Top of Given records
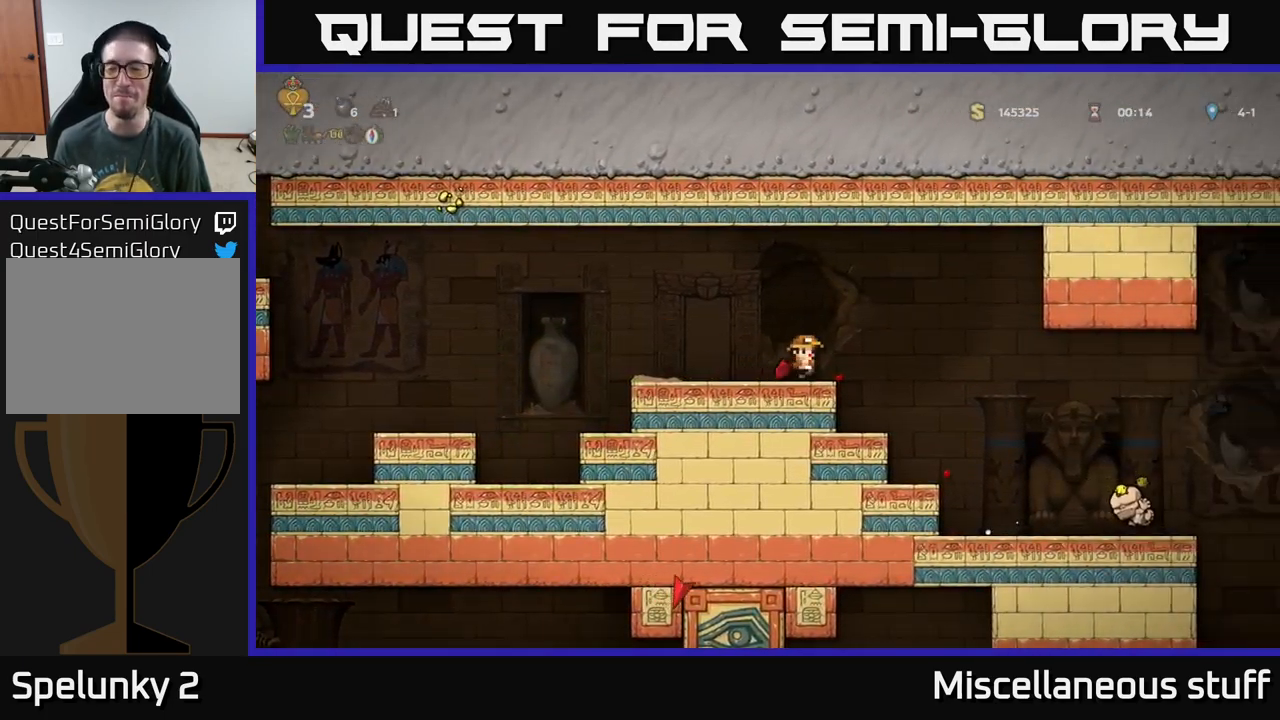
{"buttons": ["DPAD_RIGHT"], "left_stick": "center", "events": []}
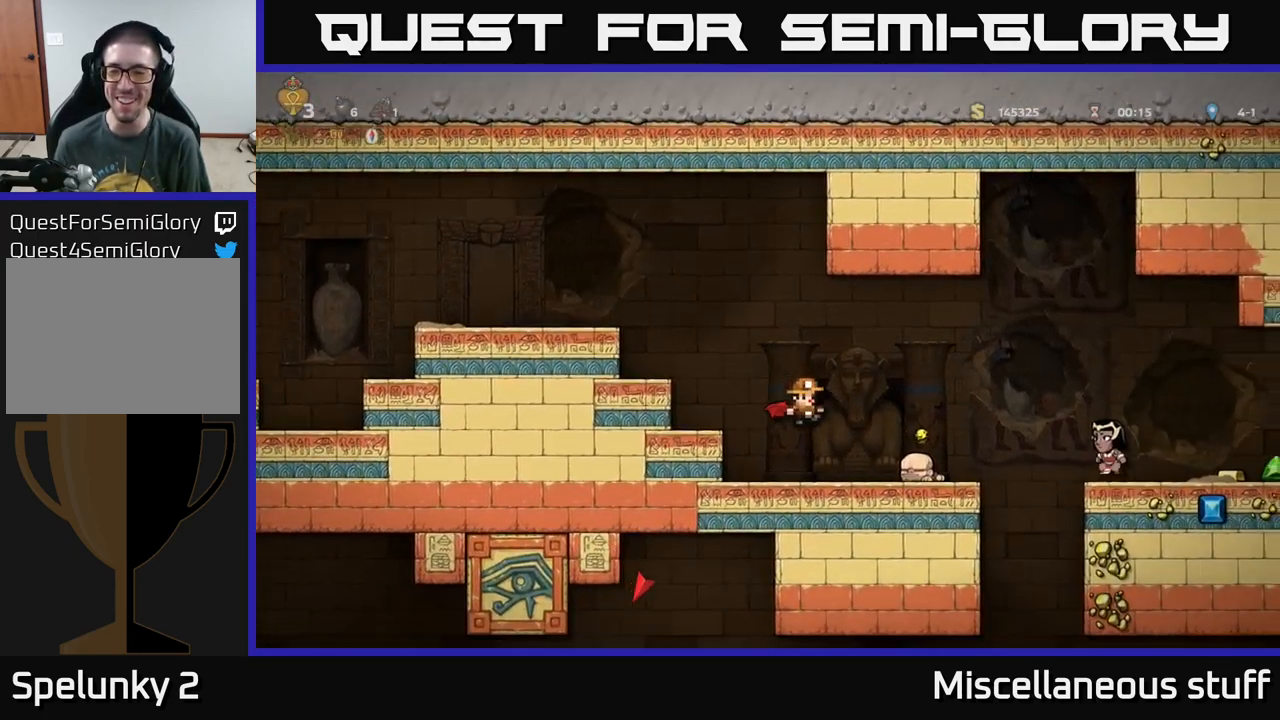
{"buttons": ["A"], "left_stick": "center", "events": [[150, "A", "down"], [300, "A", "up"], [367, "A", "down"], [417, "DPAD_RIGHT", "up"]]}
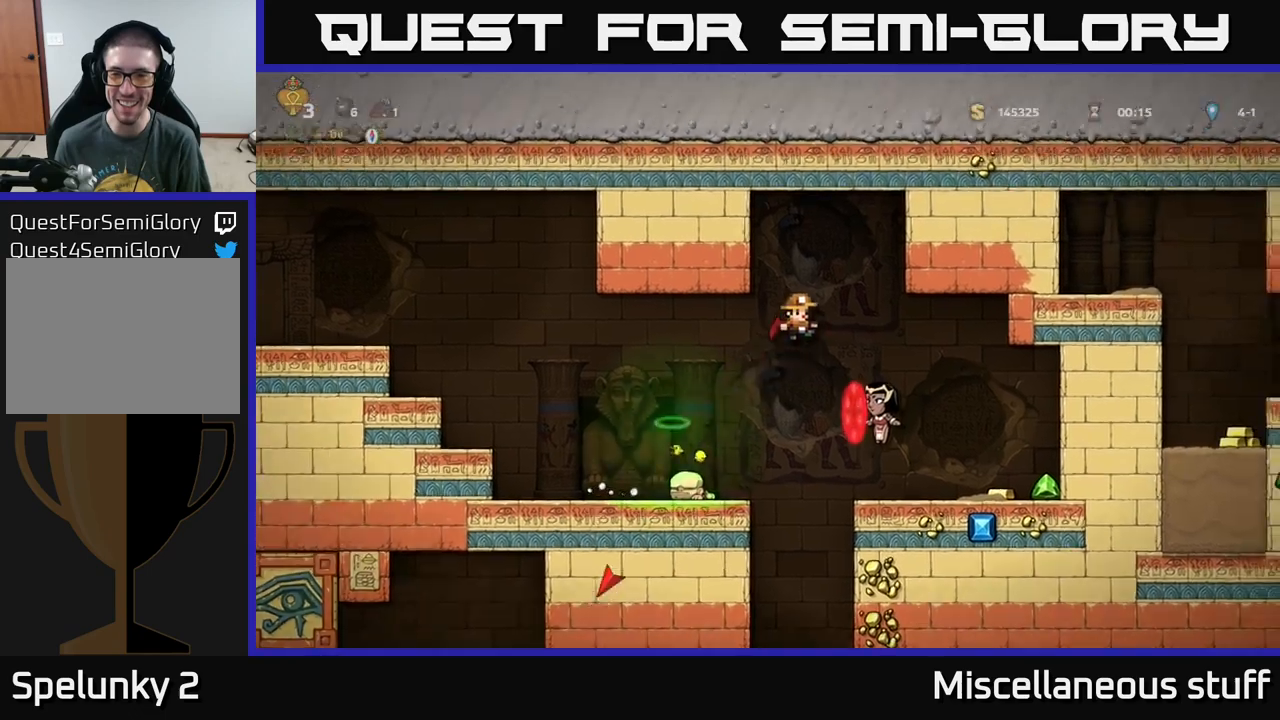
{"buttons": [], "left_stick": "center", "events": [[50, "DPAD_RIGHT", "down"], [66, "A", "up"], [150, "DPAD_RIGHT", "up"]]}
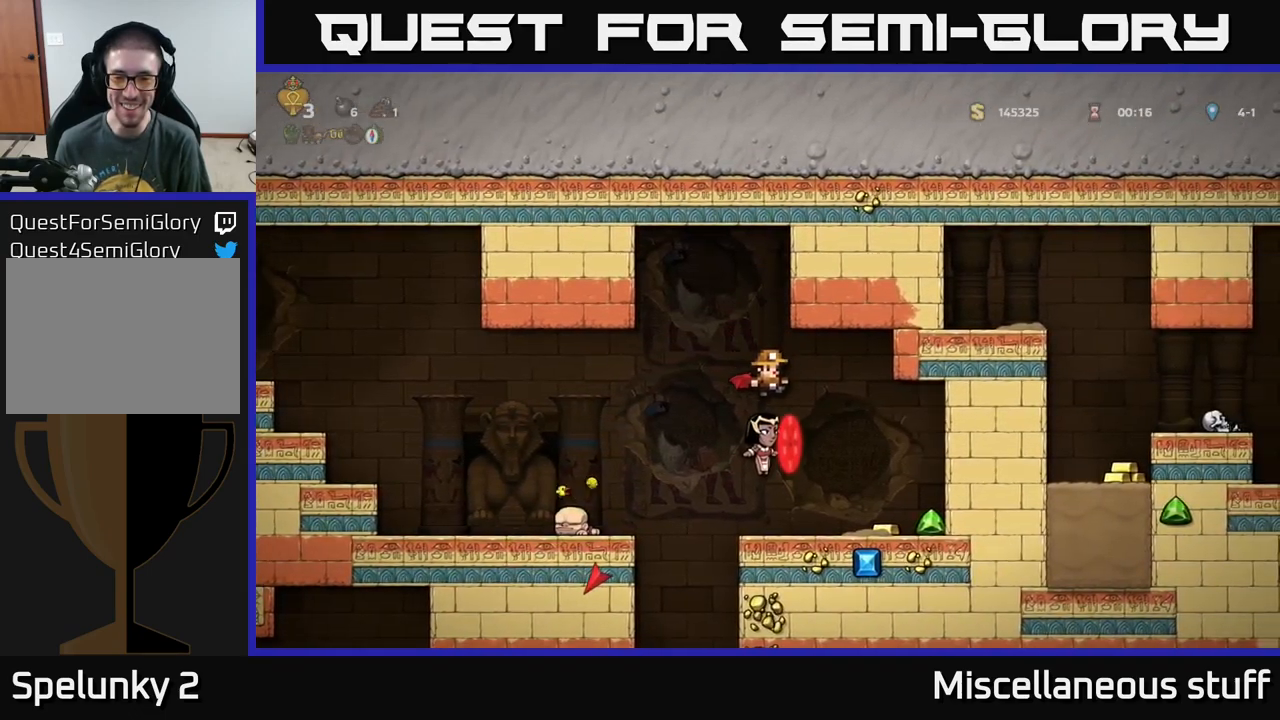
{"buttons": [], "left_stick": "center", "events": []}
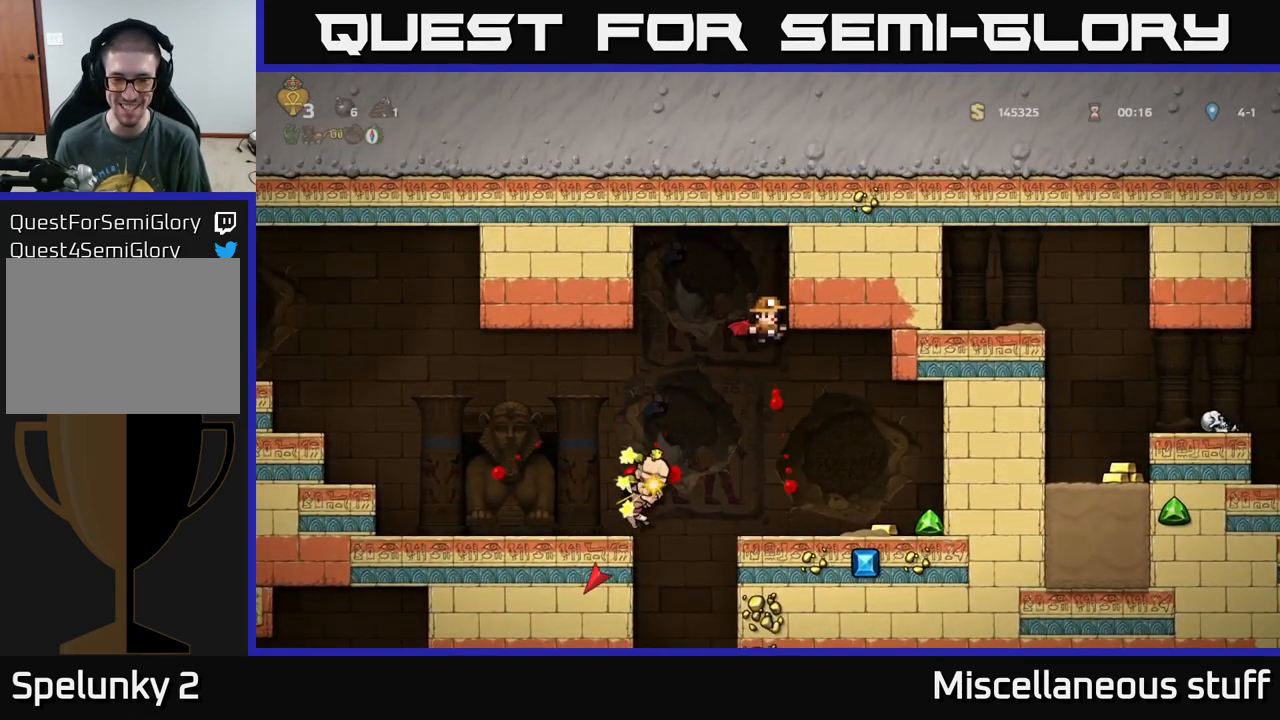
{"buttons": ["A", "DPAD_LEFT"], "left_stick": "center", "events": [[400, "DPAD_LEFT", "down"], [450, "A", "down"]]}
Bottom of Given records
__Problem to work on__: The entries above need to be output again in full, exactly, and without pictures.

__Exercise solution__:
{"buttons": ["DPAD_RIGHT"], "left_stick": "center", "events": []}
{"buttons": ["A"], "left_stick": "center", "events": [[150, "A", "down"], [300, "A", "up"], [367, "A", "down"], [417, "DPAD_RIGHT", "up"]]}
{"buttons": [], "left_stick": "center", "events": [[50, "DPAD_RIGHT", "down"], [66, "A", "up"], [150, "DPAD_RIGHT", "up"]]}
{"buttons": [], "left_stick": "center", "events": []}
{"buttons": ["A", "DPAD_LEFT"], "left_stick": "center", "events": [[400, "DPAD_LEFT", "down"], [450, "A", "down"]]}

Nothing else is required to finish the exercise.